Skip the images; return every entry exactly.
Extracted information START
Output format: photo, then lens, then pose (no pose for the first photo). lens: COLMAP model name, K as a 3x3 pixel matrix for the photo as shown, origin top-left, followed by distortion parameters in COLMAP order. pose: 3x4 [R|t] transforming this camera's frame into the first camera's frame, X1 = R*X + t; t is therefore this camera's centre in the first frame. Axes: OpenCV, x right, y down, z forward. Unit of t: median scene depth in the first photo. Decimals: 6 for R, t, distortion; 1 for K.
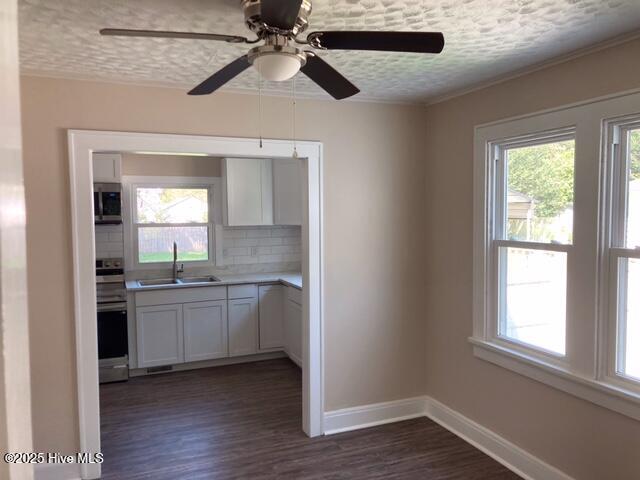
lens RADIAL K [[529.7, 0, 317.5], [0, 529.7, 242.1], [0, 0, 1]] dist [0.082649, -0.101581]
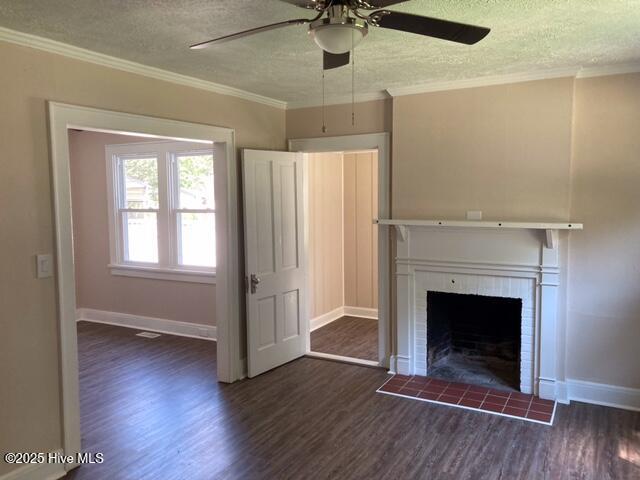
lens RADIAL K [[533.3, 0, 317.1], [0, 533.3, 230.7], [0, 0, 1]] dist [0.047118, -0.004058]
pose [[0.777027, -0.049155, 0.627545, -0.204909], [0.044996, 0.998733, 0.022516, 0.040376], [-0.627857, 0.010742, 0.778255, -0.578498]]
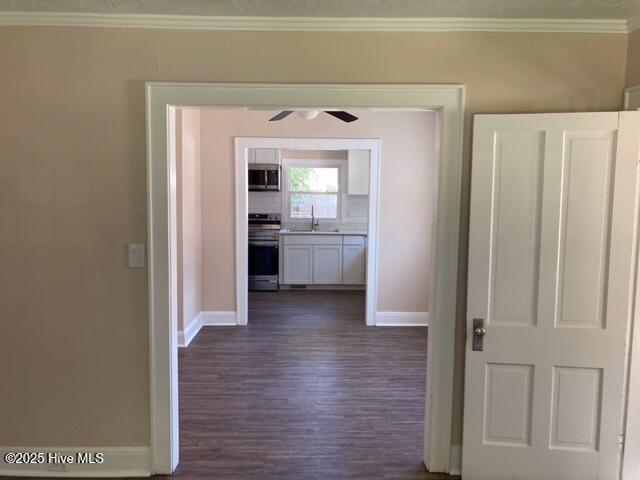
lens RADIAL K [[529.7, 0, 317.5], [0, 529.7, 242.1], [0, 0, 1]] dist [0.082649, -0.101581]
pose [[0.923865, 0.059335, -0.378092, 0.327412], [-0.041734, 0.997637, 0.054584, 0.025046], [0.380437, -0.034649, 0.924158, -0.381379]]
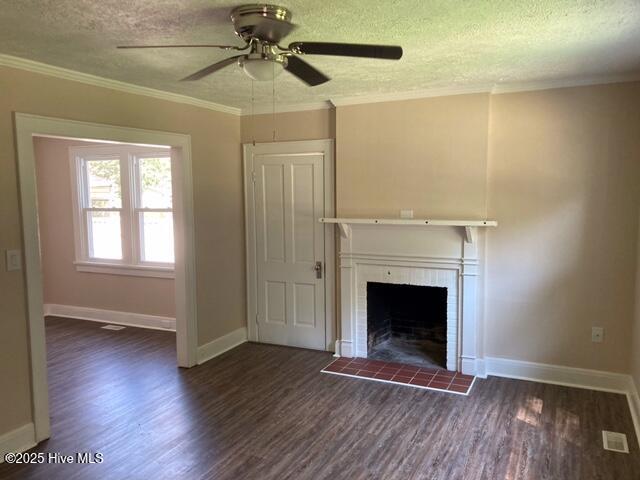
Extracted information END
→ Finished task:
Output format: photo, then lens, then pose (no pose for the first photo). lens: COLMAP model name, K as a 3x3 pixel matrix for the photo as shown, origin top-left, followed by distortion parameters in COLMAP order. pose: 3x4 [R|t] transforming this camera's frame into the first camera's frame, X1 = R*X + t; t is therefore this camera's centre in the first frame. Axes: OpenCV, x right, y down, z forward. Unit of t: median scene depth in the first photo. Decimals: 6 for R, t, distortion; 1 for K.
lens RADIAL K [[529.7, 0, 317.5], [0, 529.7, 242.1], [0, 0, 1]] dist [0.082649, -0.101581]
lens RADIAL K [[533.3, 0, 317.1], [0, 533.3, 230.7], [0, 0, 1]] dist [0.047118, -0.004058]
pose [[0.777027, -0.049155, 0.627545, -0.204909], [0.044996, 0.998733, 0.022516, 0.040376], [-0.627857, 0.010742, 0.778255, -0.578498]]
lens RADIAL K [[529.7, 0, 317.5], [0, 529.7, 242.1], [0, 0, 1]] dist [0.082649, -0.101581]
pose [[0.923865, 0.059335, -0.378092, 0.327412], [-0.041734, 0.997637, 0.054584, 0.025046], [0.380437, -0.034649, 0.924158, -0.381379]]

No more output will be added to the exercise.